Bullshit Bandit: …So, did you watch the Bears this weekend?
Yet when I ask them who they think will win the upcoming PGA tournament, they laugh it off like pro golfers are merely a side effect of the amateur game.
That’s cool, bro, but without Rory McIlroy toting that new blue and yellow Nike driver around, your last season Vapor club wouldn’t be on the pre-owned rack. Without Tiger Woods, most of your golf buddies would have never picked up a club in the first place. Without the OG pro golfers, the “gentleman’s game” wouldn’t be an acceptable way to spend that business meeting with your potential client.
I was recently told that “pro golf is boring to watch, and pro golfers are spoiled brats” by a man toting brand new Titleist clubs out of the PGA Superstore. And this was after that same man asked me if I knew the difference between a putter and an iron.

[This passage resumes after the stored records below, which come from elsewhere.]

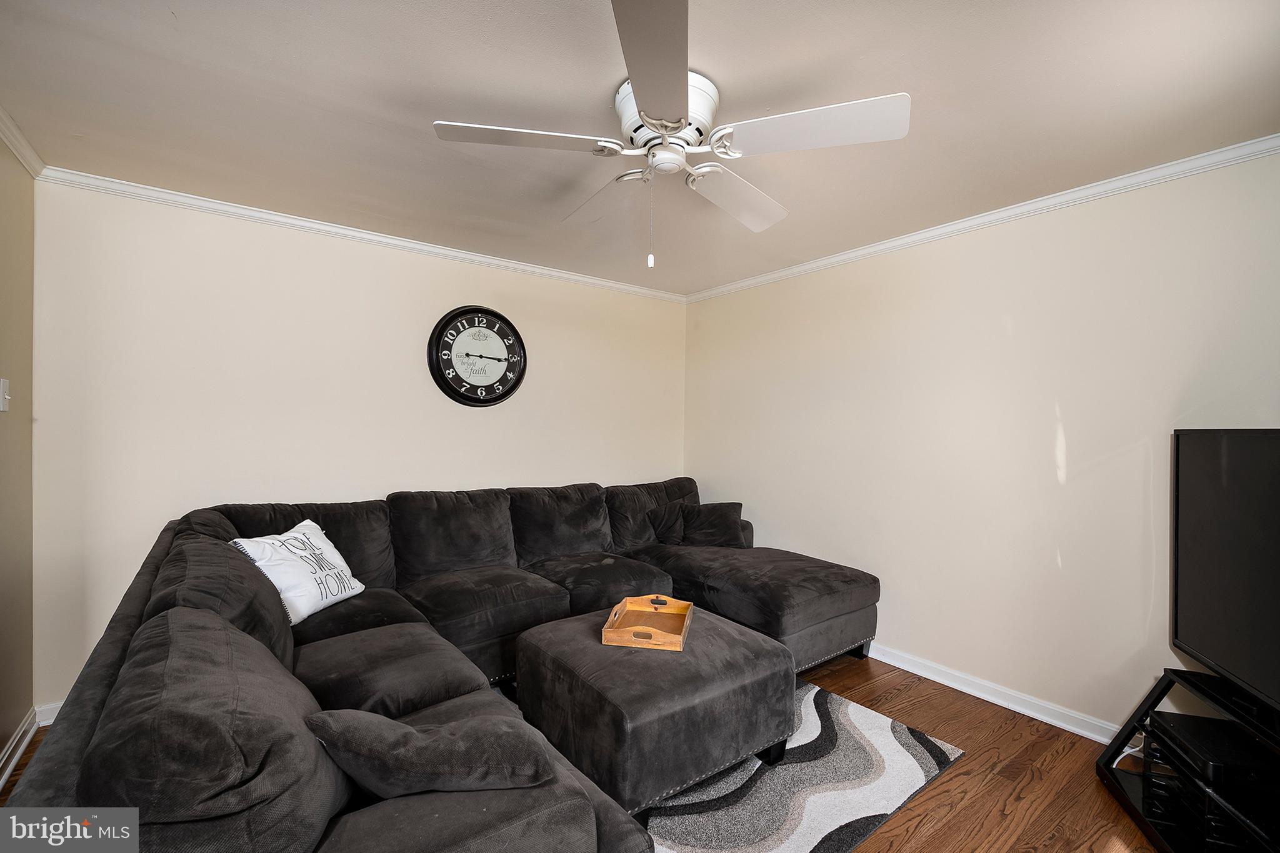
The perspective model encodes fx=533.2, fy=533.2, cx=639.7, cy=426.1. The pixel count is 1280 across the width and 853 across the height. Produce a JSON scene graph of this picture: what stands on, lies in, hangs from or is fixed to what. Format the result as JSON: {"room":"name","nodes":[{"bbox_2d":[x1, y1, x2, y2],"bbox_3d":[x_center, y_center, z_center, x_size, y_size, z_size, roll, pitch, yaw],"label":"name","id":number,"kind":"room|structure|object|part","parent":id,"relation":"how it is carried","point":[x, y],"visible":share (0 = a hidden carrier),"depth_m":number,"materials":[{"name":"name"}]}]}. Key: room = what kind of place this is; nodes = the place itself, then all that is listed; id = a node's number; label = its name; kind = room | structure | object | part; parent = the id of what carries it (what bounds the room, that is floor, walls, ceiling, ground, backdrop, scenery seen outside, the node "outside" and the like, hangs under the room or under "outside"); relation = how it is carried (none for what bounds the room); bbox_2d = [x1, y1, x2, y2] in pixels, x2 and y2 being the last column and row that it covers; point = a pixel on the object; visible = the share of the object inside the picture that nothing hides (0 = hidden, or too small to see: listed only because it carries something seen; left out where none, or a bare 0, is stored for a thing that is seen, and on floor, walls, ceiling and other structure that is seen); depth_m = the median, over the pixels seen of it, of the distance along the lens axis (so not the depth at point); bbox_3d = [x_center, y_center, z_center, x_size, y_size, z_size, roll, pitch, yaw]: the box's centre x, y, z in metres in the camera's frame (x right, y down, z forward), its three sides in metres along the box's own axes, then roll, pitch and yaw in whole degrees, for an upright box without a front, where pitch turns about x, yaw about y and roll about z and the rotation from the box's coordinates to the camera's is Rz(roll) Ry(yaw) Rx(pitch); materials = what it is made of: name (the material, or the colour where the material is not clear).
{"room":"living room","nodes":[
{"label":"living room","id":0,"kind":"room"},
{"bbox_2d":[0,133,34,775],"bbox_3d":[-1.426,0.105,0.622,0.133,2.457,4.225,1,0,-37],"label":"left wall","id":1,"kind":"structure","parent":0,"point":[1,744],"depth_m":2.11,"materials":[{"name":"beige paint"}]},
{"bbox_2d":[0,377,10,411],"bbox_3d":[-2.351,-0.117,1.975,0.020,0.124,0.075,1,0,-37],"label":"light switch","id":2,"kind":"object","parent":1,"relation":"attached to","point":[1,409],"visible":0.98,"depth_m":1.97,"materials":[{"name":"white plastic"}]},
{"bbox_2d":[0,706,39,790],"bbox_3d":[-1.450,1.271,0.758,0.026,0.090,3.850,1,0,-37],"label":"baseboard","id":3,"kind":"structure","parent":1,"relation":"attached to","point":[21,749],"depth_m":2.09,"materials":[{"name":"white paint"}]},
{"bbox_2d":[0,104,43,177],"bbox_3d":[-1.415,-1.073,0.780,0.060,0.068,3.718,1,0,-37],"label":"crown molding","id":4,"kind":"structure","parent":1,"relation":"attached to","point":[14,142],"depth_m":2.06,"materials":[{"name":"white paint"}]},
{"bbox_2d":[29,178,687,713],"bbox_3d":[-1.105,0.118,3.473,3.802,2.429,0.127,1,0,-37],"label":"back wall","id":5,"kind":"structure","parent":0,"point":[244,284],"depth_m":2.77,"materials":[{"name":"paint"}]},
{"bbox_2d":[33,700,61,725],"bbox_3d":[-1.428,1.285,3.292,3.145,0.092,0.018,1,0,-37],"label":"baseboard","id":6,"kind":"structure","parent":5,"relation":"attached to","point":[51,707],"depth_m":2.36,"materials":[{"name":"white paint"}]},
{"bbox_2d":[35,165,687,301],"bbox_3d":[-1.122,-1.069,3.378,3.510,0.062,0.052,1,0,-37],"label":"crown molding","id":7,"kind":"structure","parent":5,"relation":"attached to","point":[179,197],"depth_m":2.88,"materials":[{"name":"white paint"}]},
{"bbox_2d":[426,306,526,406],"bbox_3d":[-1.014,-0.438,3.401,0.622,0.647,0.058,1,0,-37],"label":"wall clock","id":8,"kind":"object","parent":5,"relation":"attached to","point":[469,399],"visible":0.99,"depth_m":3.38,"materials":[{"name":"black"}]},
{"bbox_2d":[2,653,1175,852],"bbox_3d":[0.129,1.393,1.592,4.247,0.102,4.640,1,0,-37],"label":"floor","id":9,"kind":"structure","parent":0,"point":[895,705],"depth_m":2.02,"materials":[{"name":"brown wood"}]},
{"bbox_2d":[2,475,886,852],"bbox_3d":[-0.029,0.858,2.490,3.477,0.935,2.588,1,0,-37],"label":"sectional sofa","id":10,"kind":"object","parent":9,"relation":"on","point":[775,588],"visible":0.84,"depth_m":1.68,"materials":[{"name":"fabric"}]},
{"bbox_2d":[230,518,366,625],"bbox_3d":[-1.479,0.631,2.346,0.284,0.358,0.524,1,0,10],"label":"throw pillow","id":11,"kind":"object","parent":10,"relation":"on","point":[296,535],"visible":0.89,"depth_m":2.27,"materials":[{"name":"white fabric"}]},
{"bbox_2d":[305,707,555,799],"bbox_3d":[-0.459,0.733,1.176,0.561,0.251,0.269,1,0,-3],"label":"throw pillow","id":12,"kind":"object","parent":10,"relation":"on","point":[424,744],"visible":0.95,"depth_m":1.10,"materials":[{"name":"grey fabric"}]},
{"bbox_2d":[643,500,689,545],"bbox_3d":[0.258,0.691,3.783,0.432,0.319,0.257,1,0,-37],"label":"throw pillow","id":13,"kind":"object","parent":10,"relation":"on","point":[672,535],"visible":0.68,"depth_m":3.70,"materials":[{"name":"grey fabric"}]},
{"bbox_2d":[679,501,748,548],"bbox_3d":[0.501,0.685,3.687,0.484,0.313,0.243,1,0,10],"label":"throw pillow","id":14,"kind":"object","parent":10,"relation":"on","point":[712,530],"visible":0.96,"depth_m":3.63,"materials":[{"name":"fabric"}]},
{"bbox_2d":[635,677,963,852],"bbox_3d":[-0.151,1.325,2.167,2.165,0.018,2.000,1,0,-37],"label":"rug","id":15,"kind":"object","parent":9,"relation":"on","point":[872,717],"visible":0.49,"depth_m":1.96,"materials":[{"name":"carpet"}]},
{"bbox_2d":[513,603,796,819],"bbox_3d":[0.048,1.101,2.236,0.889,0.464,0.879,1,0,-37],"label":"ottoman","id":16,"kind":"object","parent":15,"relation":"on","point":[652,665],"visible":0.85,"depth_m":1.91,"materials":[{"name":"grey fabric"}]},
{"bbox_2d":[600,594,692,650],"bbox_3d":[0.038,0.834,2.276,0.305,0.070,0.469,1,0,10],"label":"wooden tray","id":17,"kind":"object","parent":16,"relation":"on","point":[614,637],"visible":0.99,"depth_m":2.31,"materials":[{"name":"brown wood"}]},
{"bbox_2d":[1095,663,1279,852],"bbox_3d":[1.872,1.143,1.557,0.498,0.462,0.977,1,0,17],"label":"tv stand","id":18,"kind":"object","parent":9,"relation":"on","point":[1163,687],"visible":0.71,"depth_m":1.75,"materials":[{"name":"black metal"}]},
{"bbox_2d":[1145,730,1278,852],"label":"media player","id":19,"kind":"object","parent":18,"relation":"in","point":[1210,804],"visible":0.74,"depth_m":1.66},
{"bbox_2d":[1148,710,1275,788],"bbox_3d":[1.940,1.066,1.730,0.320,0.064,0.315,1,0,-37],"label":"media player","id":20,"kind":"object","parent":18,"relation":"in","point":[1178,717],"visible":0.94,"depth_m":1.70},
{"bbox_2d":[1170,427,1279,718],"bbox_3d":[1.852,0.430,1.446,0.251,0.823,1.231,1,0,19],"label":"television","id":21,"kind":"object","parent":18,"relation":"on","point":[1178,605],"visible":1,"depth_m":1.72,"materials":[{"name":"black plastic"}]},
{"bbox_2d":[0,0,1279,296],"bbox_3d":[0.078,-1.135,1.737,4.012,0.107,4.657,1,0,-37],"label":"ceiling","id":22,"kind":"structure","parent":0,"point":[717,68],"depth_m":1.78,"materials":[{"name":"beige paint"}]},
{"bbox_2d":[431,0,910,270],"bbox_3d":[0.108,-0.799,1.799,1.339,0.589,1.320,1,0,35],"label":"ceiling fan","id":23,"kind":"object","parent":22,"relation":"attached to","point":[645,90],"visible":0.99,"depth_m":1.65,"materials":[{"name":"white metal"}]},
{"bbox_3d":[-0.361,-0.851,1.613,0.490,0.039,0.350,1,0,-38],"label":"blade","id":24,"kind":"part","parent":23,"relation":"part of","materials":[{"name":"white"}]},
{"bbox_3d":[-0.131,-0.842,2.036,0.325,0.057,0.561,1,0,-34],"label":"blade","id":25,"kind":"part","parent":23,"relation":"part of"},
{"bbox_3d":[0.040,-0.829,1.290,0.273,0.053,0.676,1,0,3],"label":"blade","id":26,"kind":"part","parent":23,"relation":"part of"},
{"bbox_3d":[0.086,-0.949,1.735,0.290,0.165,0.299,1,0,-38],"label":"motor housing","id":27,"kind":"part","parent":23,"relation":"part of","materials":[{"name":"white metal"}]},
{"bbox_3d":[0.346,-0.826,1.975,0.537,0.059,0.363,1,0,-38],"label":"blade","id":28,"kind":"part","parent":23,"relation":"part of","materials":[{"name":"white"}]},
{"bbox_3d":[0.486,-0.846,1.557,0.406,0.046,0.466,1,0,-38],"label":"blade","id":29,"kind":"part","parent":23,"relation":"part of","materials":[{"name":"white"}]},
{"bbox_2d":[685,148,1279,741],"bbox_3d":[1.683,0.153,2.848,0.127,2.434,4.220,1,0,-37],"label":"right wall","id":30,"kind":"structure","parent":0,"point":[875,322],"depth_m":2.60,"materials":[{"name":"paint"}]},
{"bbox_2d":[686,133,1279,303],"bbox_3d":[1.638,-1.033,2.803,0.050,0.063,3.943,1,0,-37],"label":"crown molding","id":31,"kind":"structure","parent":30,"relation":"attached to","point":[993,217],"depth_m":2.50,"materials":[{"name":"white paint"}]},
{"bbox_2d":[865,641,1128,745],"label":"baseboard","id":32,"kind":"structure","parent":30,"relation":"attached to","point":[910,670],"depth_m":2.59,"materials":[{"name":"white paint"}]}
]}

There isn’t a grain of salt in the galaxy large enough with which to take his opinion, but there it was, out there for the world to hear.
Moral of the story: golf fan ≠ golfer. If you’re a golfer, by all means, tell me your story about how your cousin drove the cart over your boss’s foot last weekend. As a golf fan, I can speak just as fondly of Jordan Spieth and Rickie Fowler in traditional Chinese garb hitting drums at the HSBC. But don’t assume that a golfer is the same as a golf fan or vice versa, because more than likely you’ll be wrong. But it’ll make for some (predictable, insulting and) lively conversation.